=== Text to read ===

Go Figure

by Rae Armantrout

reviewed by Jeffrey Careyva

What can we do when the future looks bleak? And could poetry really do anything about it? Rae Armantrout’s newest collection, Go Figure, poses these questions with open eyes and a wry smile. Ecological collapse and mass violence haunt Armantrout’s glimpses into everyday activities like blowing bubbles or admiring a blue hibiscus. As much as these poems invite us to think about the world through molecular physics, songs on the radio, and our expanding language for describing environmental disaster, these poems also ask, again and again, if we’re just blowing hot air.

A poem like “Simply” lays out the problem in simple terms, if only to illustrate how the answer isn’t so obvious:

Do I believe
that formulating
a problem
in the starkest
possible way
while making strange
and conspicuous
word choices
is helpful?

What if the answer
is no?

Armantrout’s hallmark short lines make ultra “conspicuous” the inutility and emptiness of problem-solving language, as though all of our problems could be solved with a well-written op-ed, impassioned debate, or clear and direct poem. The poem ends with a fragmentary nursery rhyme commanding a ladybug to fly home to its blazing house and children. Armantrout rarely answers the rhetorical questions that fill many of these poems, but it doesn’t take much to fill in the blanks.

===

◆ What you need to do
1 > The review of Go Figure names some means by which all of our problems might supposedly be solved. List each one.
2 > Write the next part of the review of Go Figure, picking up after its final sentence.

=== Provided material ===

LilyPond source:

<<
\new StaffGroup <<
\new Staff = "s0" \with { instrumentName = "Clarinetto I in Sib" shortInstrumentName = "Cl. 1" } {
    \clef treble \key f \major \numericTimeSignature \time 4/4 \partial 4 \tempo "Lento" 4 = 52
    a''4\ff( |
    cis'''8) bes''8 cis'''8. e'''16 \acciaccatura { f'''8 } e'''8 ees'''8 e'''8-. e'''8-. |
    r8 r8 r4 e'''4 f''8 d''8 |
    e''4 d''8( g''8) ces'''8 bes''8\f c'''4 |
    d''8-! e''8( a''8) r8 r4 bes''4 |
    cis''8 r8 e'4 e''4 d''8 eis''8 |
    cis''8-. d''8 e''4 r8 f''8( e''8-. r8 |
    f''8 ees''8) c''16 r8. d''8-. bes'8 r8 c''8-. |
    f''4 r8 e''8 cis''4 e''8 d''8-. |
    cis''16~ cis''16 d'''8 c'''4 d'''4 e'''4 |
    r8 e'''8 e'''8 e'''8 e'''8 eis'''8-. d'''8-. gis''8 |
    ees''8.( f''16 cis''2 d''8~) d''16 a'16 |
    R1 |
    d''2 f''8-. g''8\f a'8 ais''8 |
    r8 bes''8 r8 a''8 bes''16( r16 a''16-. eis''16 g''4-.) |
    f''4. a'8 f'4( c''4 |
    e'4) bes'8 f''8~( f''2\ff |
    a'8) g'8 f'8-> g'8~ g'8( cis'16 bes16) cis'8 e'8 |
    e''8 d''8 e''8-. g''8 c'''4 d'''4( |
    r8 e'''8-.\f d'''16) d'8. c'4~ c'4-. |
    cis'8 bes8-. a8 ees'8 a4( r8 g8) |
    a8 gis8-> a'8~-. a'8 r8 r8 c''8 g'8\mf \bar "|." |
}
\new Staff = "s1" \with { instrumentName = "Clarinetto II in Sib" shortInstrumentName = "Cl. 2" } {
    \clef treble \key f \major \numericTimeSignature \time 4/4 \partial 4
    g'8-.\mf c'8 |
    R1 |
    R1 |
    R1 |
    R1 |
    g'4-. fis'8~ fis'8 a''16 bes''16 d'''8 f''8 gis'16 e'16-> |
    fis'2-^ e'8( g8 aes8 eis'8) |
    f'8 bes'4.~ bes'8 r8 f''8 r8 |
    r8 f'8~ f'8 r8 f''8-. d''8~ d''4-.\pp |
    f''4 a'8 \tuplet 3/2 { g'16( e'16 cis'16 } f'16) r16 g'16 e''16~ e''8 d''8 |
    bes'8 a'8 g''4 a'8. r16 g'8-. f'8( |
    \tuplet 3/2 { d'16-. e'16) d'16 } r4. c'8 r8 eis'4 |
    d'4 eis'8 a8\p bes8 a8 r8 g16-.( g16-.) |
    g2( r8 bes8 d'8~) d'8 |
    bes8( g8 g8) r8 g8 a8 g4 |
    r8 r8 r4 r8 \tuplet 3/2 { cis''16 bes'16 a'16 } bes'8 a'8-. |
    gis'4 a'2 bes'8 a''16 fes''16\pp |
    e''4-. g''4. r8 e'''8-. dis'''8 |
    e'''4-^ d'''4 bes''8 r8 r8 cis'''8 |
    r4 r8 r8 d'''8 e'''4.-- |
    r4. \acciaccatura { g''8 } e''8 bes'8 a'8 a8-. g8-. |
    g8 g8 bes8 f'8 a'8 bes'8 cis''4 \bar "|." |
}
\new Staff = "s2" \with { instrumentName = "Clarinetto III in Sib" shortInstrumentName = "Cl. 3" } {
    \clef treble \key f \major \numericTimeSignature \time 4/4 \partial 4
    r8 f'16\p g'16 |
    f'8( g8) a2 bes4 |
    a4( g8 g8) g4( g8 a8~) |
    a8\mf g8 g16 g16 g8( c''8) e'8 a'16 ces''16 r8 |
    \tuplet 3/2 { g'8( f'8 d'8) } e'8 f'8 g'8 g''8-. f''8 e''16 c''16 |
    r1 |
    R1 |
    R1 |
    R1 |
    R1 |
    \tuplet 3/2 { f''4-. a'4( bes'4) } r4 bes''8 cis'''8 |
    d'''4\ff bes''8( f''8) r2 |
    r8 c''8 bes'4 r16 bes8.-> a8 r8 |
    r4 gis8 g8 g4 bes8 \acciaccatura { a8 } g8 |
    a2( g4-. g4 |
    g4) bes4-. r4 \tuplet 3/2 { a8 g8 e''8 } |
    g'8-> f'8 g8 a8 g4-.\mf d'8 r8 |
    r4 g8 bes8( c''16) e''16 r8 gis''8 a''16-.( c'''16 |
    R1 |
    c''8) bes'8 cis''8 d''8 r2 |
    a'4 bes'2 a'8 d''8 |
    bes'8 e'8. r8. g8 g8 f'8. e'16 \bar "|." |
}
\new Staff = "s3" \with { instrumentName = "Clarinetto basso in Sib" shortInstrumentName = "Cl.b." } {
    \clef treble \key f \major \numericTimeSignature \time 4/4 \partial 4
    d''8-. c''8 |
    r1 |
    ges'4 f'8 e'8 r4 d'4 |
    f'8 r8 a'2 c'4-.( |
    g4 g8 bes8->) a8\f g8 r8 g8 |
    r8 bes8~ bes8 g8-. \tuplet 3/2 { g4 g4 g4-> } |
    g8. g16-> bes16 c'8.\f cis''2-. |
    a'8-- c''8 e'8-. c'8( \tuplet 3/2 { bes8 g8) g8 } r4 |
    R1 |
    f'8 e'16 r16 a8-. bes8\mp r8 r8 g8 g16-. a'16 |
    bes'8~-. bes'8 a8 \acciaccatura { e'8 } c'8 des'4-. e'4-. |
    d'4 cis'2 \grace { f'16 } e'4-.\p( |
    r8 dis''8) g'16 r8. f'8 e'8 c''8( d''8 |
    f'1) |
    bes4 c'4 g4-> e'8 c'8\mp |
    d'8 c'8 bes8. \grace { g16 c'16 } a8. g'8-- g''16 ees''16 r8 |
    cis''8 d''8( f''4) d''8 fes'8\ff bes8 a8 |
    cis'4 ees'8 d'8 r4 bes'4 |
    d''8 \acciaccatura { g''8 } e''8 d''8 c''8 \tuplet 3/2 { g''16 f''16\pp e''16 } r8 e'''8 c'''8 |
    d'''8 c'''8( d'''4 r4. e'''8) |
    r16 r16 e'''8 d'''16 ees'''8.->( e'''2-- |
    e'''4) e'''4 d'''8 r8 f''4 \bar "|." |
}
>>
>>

===

◆ The responses
1 > a well-written op-ed, impassioned debate, a clear and direct poem

2 >
Go Figure challenges us to defend poetry’s contemporary usefulness, though poets have been answering the ‘what is it good for?’ question for millennia. Armantrout’s cerebral intensity and cutting humor are stronger than ever and they frame each poem as an opportunity to contemplate our political moment without losing one’s wits. Like Socrates to his often-frustrated interlocutors, these poems offer a disquieting orientation to thinking abstractly, to acknowledging what we don’t know, to asking questions one can’t answer and probably doesn’t want answered. Armantrout slyly admits to poetry’s necessary purposelessness; once we accept the limits of language’s power, we can recognize what we might actually be able to do with it.

Many poems observe the natural world with Armantrout’s usual clarity and precision, but forest fires and mass die-offs have taken their toll. These poems trace the way nonstop violence and looming ecological collapse warp our perception of nature, and one can’t help but notice the signs even at a fantastical theme park:

The time came when the flags
flown over Enchanted Forest
and Camper Land
could never be raised
above half-mast
because mass murder
followed mass murder
so rapidly.

Armantrout proceeds to ask bluntly “Which kind of irony is this?”, as if the distinction would make a difference. These poems never mock tragedy but rather acknowledge the absurdity and irony of our society’s resignations to it, which show just how much needs to change even if you can’t think where to begin. As Armantrout asks:

If you aren’t telling kids
how to live

in a world
you can’t imagine

what are you doing?

One option is to talk about the “claret-colored leaves,” whether that rich color comes from seasonal change, flames, or blood splatter.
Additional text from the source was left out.